Data items
## Begin

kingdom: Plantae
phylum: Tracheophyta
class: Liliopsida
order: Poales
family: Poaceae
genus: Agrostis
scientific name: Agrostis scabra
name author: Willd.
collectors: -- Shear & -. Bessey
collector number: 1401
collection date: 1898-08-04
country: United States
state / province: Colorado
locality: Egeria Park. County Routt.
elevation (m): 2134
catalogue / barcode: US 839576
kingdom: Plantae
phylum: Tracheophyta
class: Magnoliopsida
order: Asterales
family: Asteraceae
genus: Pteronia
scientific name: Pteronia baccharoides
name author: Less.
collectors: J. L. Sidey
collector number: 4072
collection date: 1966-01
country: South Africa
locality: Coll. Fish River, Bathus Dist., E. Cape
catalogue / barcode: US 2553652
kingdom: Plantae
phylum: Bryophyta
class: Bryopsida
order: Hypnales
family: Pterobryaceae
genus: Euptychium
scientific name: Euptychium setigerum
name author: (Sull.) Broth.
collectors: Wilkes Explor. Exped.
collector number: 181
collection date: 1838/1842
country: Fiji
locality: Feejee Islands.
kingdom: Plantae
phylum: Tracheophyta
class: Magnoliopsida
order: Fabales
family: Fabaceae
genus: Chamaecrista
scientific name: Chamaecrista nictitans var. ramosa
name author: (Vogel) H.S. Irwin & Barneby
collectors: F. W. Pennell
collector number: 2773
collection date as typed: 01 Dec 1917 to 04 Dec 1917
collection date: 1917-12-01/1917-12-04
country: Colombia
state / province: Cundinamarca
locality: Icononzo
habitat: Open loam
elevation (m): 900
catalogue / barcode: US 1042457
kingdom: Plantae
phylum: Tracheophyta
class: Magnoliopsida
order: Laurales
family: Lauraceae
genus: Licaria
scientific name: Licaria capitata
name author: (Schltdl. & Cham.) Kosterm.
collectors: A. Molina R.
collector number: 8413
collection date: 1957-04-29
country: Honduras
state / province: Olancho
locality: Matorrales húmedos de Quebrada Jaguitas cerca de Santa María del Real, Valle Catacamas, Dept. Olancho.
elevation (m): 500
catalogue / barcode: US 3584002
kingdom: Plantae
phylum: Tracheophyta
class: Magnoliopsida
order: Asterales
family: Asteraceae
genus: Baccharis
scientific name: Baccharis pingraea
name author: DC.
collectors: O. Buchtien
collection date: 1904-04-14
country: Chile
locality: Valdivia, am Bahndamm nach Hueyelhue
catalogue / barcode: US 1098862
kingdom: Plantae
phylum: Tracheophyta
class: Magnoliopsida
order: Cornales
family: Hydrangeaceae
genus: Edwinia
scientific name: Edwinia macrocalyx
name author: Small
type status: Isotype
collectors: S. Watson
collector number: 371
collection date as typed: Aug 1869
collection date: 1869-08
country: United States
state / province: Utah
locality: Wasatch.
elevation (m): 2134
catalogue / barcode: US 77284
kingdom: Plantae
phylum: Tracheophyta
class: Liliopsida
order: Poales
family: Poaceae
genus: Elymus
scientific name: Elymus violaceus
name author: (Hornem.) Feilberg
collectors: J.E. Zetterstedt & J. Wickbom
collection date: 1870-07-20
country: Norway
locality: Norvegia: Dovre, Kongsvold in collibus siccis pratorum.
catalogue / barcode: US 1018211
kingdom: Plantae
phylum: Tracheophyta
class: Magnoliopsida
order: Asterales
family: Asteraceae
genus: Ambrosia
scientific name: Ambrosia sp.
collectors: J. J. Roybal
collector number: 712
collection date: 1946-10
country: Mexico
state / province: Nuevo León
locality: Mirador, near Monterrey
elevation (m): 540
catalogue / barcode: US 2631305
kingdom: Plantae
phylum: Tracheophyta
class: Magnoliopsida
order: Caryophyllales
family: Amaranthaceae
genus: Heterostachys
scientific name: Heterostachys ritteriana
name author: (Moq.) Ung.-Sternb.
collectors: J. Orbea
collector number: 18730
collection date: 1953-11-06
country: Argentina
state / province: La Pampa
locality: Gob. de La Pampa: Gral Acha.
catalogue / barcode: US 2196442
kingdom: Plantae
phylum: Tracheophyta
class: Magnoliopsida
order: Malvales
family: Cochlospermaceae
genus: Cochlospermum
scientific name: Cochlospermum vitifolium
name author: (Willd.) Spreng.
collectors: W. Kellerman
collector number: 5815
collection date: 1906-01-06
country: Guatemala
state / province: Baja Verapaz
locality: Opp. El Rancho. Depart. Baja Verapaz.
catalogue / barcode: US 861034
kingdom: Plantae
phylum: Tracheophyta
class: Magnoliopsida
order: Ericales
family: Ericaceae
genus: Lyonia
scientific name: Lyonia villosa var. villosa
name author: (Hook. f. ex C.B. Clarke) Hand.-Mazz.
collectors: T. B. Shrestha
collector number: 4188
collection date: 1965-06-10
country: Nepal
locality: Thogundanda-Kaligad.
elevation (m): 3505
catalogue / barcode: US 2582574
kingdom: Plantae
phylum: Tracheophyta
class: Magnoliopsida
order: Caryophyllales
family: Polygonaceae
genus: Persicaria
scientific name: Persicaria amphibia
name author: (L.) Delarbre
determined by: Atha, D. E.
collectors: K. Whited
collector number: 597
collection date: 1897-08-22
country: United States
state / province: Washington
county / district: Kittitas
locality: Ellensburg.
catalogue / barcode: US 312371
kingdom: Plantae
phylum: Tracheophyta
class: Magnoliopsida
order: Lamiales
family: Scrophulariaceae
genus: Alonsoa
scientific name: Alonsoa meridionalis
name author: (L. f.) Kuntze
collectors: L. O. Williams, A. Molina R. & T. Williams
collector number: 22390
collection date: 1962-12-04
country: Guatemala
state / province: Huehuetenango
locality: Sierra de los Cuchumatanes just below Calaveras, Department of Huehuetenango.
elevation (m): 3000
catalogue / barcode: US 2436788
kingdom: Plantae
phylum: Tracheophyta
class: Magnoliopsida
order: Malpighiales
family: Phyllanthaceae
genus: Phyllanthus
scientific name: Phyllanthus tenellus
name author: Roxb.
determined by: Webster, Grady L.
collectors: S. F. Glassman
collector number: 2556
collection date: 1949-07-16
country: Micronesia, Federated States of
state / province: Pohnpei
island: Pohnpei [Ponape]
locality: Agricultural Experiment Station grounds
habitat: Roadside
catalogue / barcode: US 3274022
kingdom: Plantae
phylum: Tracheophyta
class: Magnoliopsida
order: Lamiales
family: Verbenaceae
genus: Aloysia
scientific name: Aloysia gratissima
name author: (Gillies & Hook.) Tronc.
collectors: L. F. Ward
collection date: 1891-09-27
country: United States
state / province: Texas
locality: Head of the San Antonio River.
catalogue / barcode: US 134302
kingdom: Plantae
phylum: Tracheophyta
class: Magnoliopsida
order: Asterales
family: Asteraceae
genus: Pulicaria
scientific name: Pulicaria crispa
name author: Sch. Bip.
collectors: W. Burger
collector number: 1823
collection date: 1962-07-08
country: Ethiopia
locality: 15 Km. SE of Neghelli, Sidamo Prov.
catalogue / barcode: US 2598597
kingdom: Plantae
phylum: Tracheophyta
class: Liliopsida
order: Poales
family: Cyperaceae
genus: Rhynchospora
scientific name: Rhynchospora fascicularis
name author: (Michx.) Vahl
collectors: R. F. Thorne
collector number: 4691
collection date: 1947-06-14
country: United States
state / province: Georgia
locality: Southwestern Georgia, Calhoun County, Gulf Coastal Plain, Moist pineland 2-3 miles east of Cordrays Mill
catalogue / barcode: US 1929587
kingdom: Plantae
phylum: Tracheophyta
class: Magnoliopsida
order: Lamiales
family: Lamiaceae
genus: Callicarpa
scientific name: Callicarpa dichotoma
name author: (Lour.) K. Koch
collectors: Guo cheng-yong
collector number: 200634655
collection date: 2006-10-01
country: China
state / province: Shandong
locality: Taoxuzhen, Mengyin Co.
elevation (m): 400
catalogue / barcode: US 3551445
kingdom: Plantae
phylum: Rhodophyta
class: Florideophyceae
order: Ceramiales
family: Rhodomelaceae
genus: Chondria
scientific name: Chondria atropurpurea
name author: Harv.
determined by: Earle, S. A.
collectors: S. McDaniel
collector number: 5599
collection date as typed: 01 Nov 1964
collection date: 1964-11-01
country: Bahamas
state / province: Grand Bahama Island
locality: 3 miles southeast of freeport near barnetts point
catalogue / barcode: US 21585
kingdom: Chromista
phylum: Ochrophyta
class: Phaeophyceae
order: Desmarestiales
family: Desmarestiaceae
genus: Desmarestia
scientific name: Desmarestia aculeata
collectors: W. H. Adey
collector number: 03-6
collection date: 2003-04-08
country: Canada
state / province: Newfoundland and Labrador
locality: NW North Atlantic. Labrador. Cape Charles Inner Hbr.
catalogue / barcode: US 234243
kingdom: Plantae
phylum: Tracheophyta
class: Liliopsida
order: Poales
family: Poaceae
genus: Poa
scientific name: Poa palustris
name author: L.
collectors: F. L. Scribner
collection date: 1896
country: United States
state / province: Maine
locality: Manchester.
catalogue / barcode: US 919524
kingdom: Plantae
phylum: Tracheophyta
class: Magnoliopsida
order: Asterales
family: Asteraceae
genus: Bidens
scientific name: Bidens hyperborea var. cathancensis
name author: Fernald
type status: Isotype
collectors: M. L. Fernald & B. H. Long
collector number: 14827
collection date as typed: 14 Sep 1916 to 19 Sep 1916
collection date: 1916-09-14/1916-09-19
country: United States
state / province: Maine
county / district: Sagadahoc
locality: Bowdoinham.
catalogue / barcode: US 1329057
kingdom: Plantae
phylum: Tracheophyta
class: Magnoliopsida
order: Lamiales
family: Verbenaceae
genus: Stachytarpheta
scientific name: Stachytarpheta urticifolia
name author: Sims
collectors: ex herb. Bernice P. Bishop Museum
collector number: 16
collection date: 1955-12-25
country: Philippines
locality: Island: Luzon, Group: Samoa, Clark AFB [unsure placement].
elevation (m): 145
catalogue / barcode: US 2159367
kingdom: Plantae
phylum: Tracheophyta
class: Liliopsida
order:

## End

• Work to be completed:
Put the stretch of the material from the line containing "collection date: 1946-10" through the line containing "order: Malvales" into a Markdown table with a Row column for the row number and a Line column for the line itself, leaving out any blank lines.

• Answer in full:
| Row | Line |
|---|---|
| 1 | collection date: 1946-10 |
| 2 | country: Mexico |
| 3 | state / province: Nuevo León |
| 4 | locality: Mirador, near Monterrey |
| 5 | elevation (m): 540 |
| 6 | catalogue / barcode: US 2631305 |
| 7 | kingdom: Plantae |
| 8 | phylum: Tracheophyta |
| 9 | class: Magnoliopsida |
| 10 | order: Caryophyllales |
| 11 | family: Amaranthaceae |
| 12 | genus: Heterostachys |
| 13 | scientific name: Heterostachys ritteriana |
| 14 | name author: (Moq.) Ung.-Sternb. |
| 15 | collectors: J. Orbea |
| 16 | collector number: 18730 |
| 17 | collection date: 1953-11-06 |
| 18 | country: Argentina |
| 19 | state / province: La Pampa |
| 20 | locality: Gob. de La Pampa: Gral Acha. |
| 21 | catalogue / barcode: US 2196442 |
| 22 | kingdom: Plantae |
| 23 | phylum: Tracheophyta |
| 24 | class: Magnoliopsida |
| 25 | order: Malvales |